There are of course alternatives to palm oil, but they are not without consequences. In comparison with other options such as soybean oil or rapeseed, it is a very efficient crop. It requires less energy, far less land, and lower levels of pesticide and fertiliser and yet generates more oil per hectare than any other oil seed. The boycotting of palm oil would undoubtedly lead to far more pressure on land in South East Asia.
Perhaps the best option is genuine sustainability in the production process. Oil certified under the Round Table on Sustainable Palm Oil (RSPO) should result in local people being treated fairly as well as areas of high conservation value protected.
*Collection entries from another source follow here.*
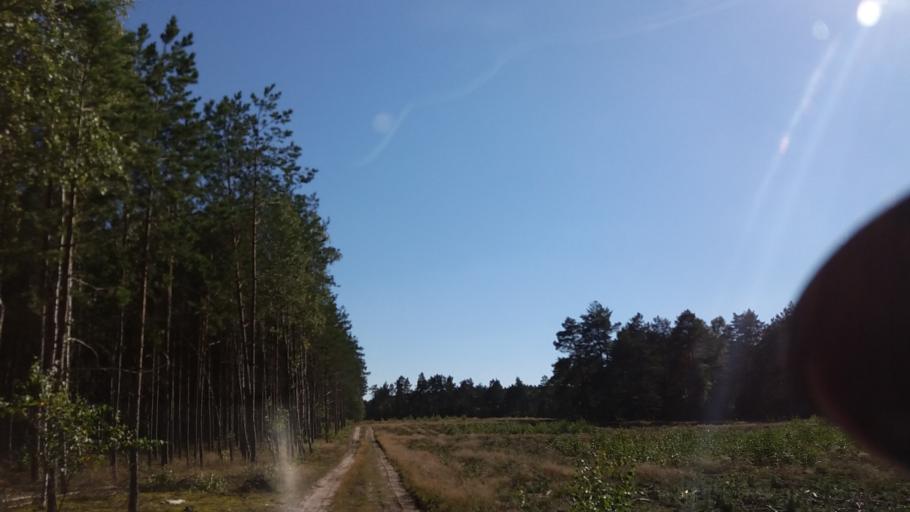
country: PL
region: West Pomeranian Voivodeship
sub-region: Powiat szczecinecki
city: Borne Sulinowo
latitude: 53.5745
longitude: 16.4873
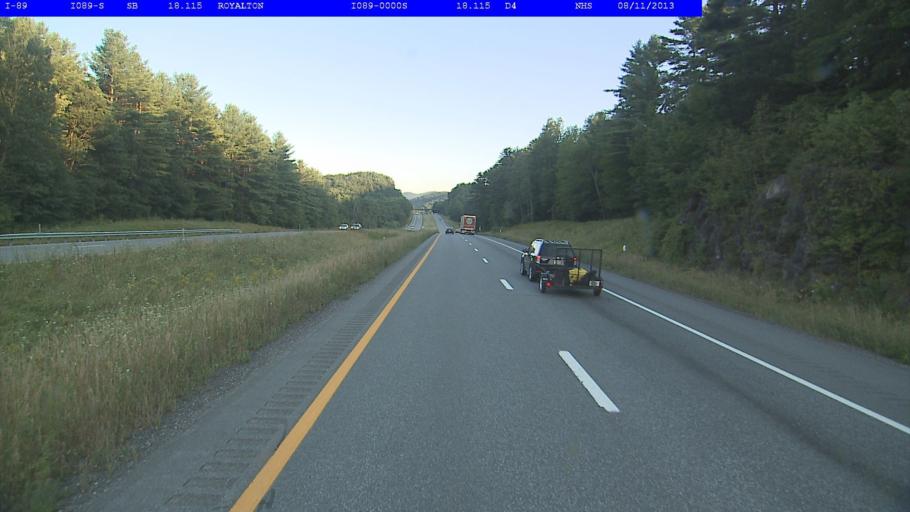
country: US
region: Vermont
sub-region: Orange County
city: Randolph
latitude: 43.8155
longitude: -72.5237
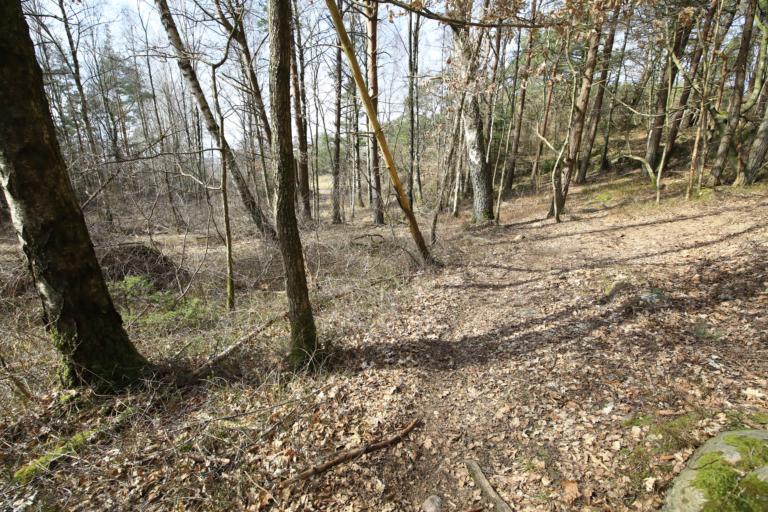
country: SE
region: Halland
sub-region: Varbergs Kommun
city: Varberg
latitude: 57.1475
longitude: 12.2847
Sadly, even this venture is not without its complexities.
Recent research has emerged that ‘certified sustainable palm oil may kill more wildlife’. According to scientists from Purdue University in the US, plantations with eco-friendly endorsements have lost 38% of forest cover since 2007, whilst those in non-certified areas have lost 34%. Previous analysis found that certified palm oil was only slightly better in terms of preventing deforestation.
At Holden & Partners, we have analysed this complex palm oil situation carefully. We are very aware of the environmental implications of poor manufacturing practices, yet the efficiency of palm oil as a crop means that, when produced sustainably, it fulfils a crucial role in alleviating poverty and sustaining the world’s population. Our aim therefore is to contribute to improving the sustainability of the palm oil industry as well as supporting the development and production of viable alternatives.
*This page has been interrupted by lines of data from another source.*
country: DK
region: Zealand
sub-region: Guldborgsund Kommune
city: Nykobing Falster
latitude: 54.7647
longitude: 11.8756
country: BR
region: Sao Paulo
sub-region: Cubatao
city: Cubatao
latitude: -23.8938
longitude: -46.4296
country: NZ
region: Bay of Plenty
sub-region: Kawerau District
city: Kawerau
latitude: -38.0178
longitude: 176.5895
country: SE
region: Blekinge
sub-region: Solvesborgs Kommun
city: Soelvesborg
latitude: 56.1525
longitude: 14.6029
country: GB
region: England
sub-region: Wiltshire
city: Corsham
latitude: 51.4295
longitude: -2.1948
Currently, the investment opportunities in practical substitutes are scarce, so the most appropriate way to for us to promote the sustainability of the industry is through monitoring and engagement with the fund managers we use with exposure to palm oil. We hope that this will facilitate investment in a way that rejects deforestation and the environmental damage it brings, whilst supporting the social and economic benefits that palm oil can create when produced sustainability.
Rang-tan is indeed an adorable and charismatic cartoon orangutan, with a simple message that spread like wildfire on social media, but the truth of the matter is far more complicated. As consumers, boycotting palm oil is not the answer – to counter deforestation we would be far better off examining our meat intake. As investors, it is about fostering genuine sustainability that results in real change. The pressure will certainly be on the RSPO to improve the standards for certification, and only then will Rang-tan be happy.